Scale

Abstract

This chapter introduces the concept of scale as it is used in other disciplines, as an indicator of magnitude. It shows how economists can utilize this concept to add clarity, simplicity, and insight to their research. Applications to the incidental parameters problem, the Slutsky Equation, Mincer’s wage equation, mortality dynamics, and more elucidate the power of scale analysis, both theoretically and empirically.

Food for Thought

1. 1.

   “In reasonably competitive markets, a second-order change in costs yields a first-order change in profit.” Treat costs in this statement as average accounting costs, which is the most likely way that a business professional would use the term in this context . Show this statement is true, always working with multiples of ten, and using a first order approximation for the typical business’s profit margin as a fraction of sales .

2. 2.

   My grandfather is a profit maximizing farmer. One spring, after he has ordered his seed, insecticide, and fertilizer for the season, I give him $10, to be spent on seed, insecticide, or fertilizer: just one of the three. Which one should my grandfather spend this $10 on: seed, insecticide, or fertilizer?

   1. (a)

      The correct answer is: it doesn’t matter. Explain why, employing the concept of scale.

   2. (b)

      Assume a unit of seed, insecticide, and fertilizer each costs $1. Then write out a Taylor series expansion for the marginal product of ten units of each, to the second order. The answer in (a) assumes what about the relative magnitudes of the terms in the Taylor series expansion?

   3. (c)

      Would the answer change if I gave my grandfather $1, instead of $10? What about $1000? Explain.

3. 3.

   The text refers to the unequal populations of the states or provinces within Brazil, India, and Indonesia, the nature of the heteroskedasticity that this gives rise to, and the problems that result by “overcorrecting” using population weights. Consider three analyses of the same phenomenon, estimated using Eq. (3.3): one using data from Brazil, another data from India, and another data from Indonesia.

   1. (a)

      Intuitively, in which country should the “overcorrection” problem be largest? Smallest? You will have to look up state populations for each in order to answer.

   2. (b)

      Can you articulate the heuristic(s) you used in answering part (a)? What statistics weighed most heavily in determining your answer?

4. 4.

   Table 3.1 lists relative automobile crash risks as a function of blood alcohol concentration . The relationship in this table can be described with a very simple and natural heuristic, expressed not in terms of blood alcohol concentration , but in “standard drinks.” Articulate this heuristic.

1. 5.

   Table 3.1 confirms a truism about drinking drivers: though rare, they are far more likely to crash than sober drivers are. Using this fact, we can relate the incidence of traffic crashes to the extent of drinking and driving in a simple, clean way.

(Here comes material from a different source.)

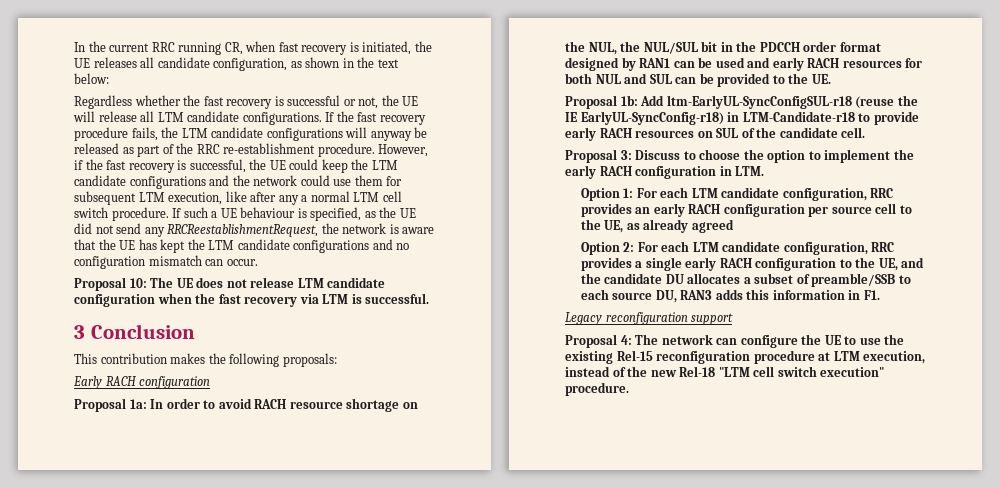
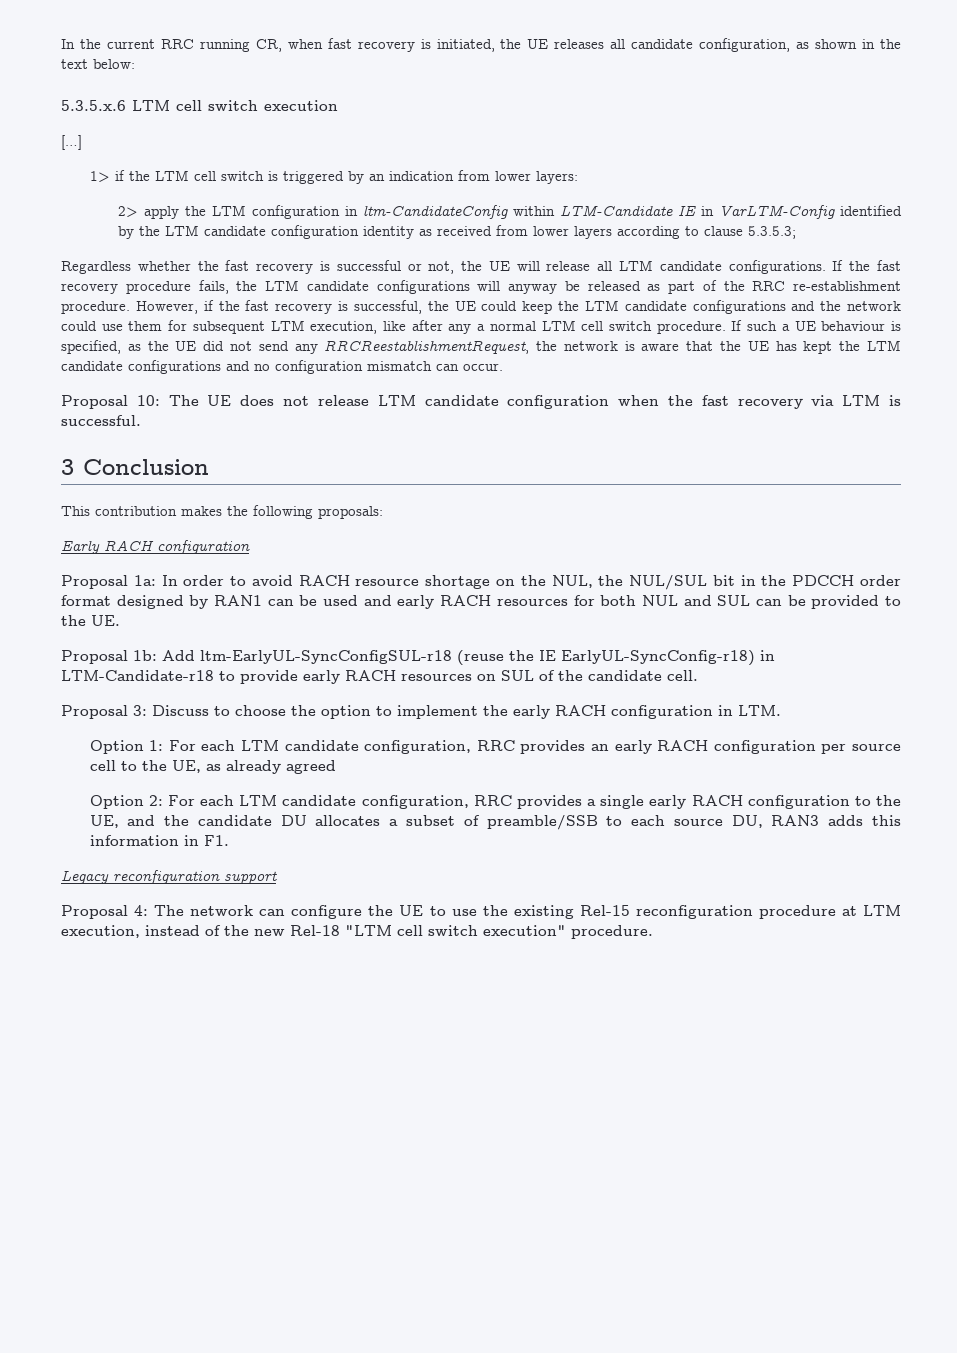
(109, 78) none -> [61,100,338,111] [61,135,82,150] [89,170,578,184] [118,205,903,219] [118,225,797,239] // 5.3.5.x.6 LTM cell switch execution // […] // 1> if the LTM cell switch is triggered by an indication from lower layers: // 2> apply the LTM configuration in ltm-CandidateConfig within LTM-Candidate IE in VarLTM-Config identified by the LTM candidate configuration identity as received from lower layers according to clause 5.3.5.3;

   Define s and d as the number of miles driven by sober and drinking drivers, r as the average per-mile crash risk of sober drivers, and k as the average crash risk of drinking drivers relative to sober drivers. None of these are observed, only the total number of miles driven and the number of accidents involving sober and drinking drivers.

   1. (a)

      Using scale analysis and a Taylor series approximation, derive a linear equation relating crashes per mile to r and the fraction of crashes involving drinking drivers.

   2. (b)

      Does this relationship hold when k varies across time, or does it need to be generalized? Does it hold in first differences? Does it hold in Turkey, where very few road accidents involve alcohol? What about the country of Blottonia, where almost all do?

   3. (c)

      In practice, no national repository records all the traffic accidents in the U.S. How, then, might we put this identity into practice with the data that is actually available?

Table 3.1 Relative automobile crash risks by BAC (from Blomberg et al. 2009)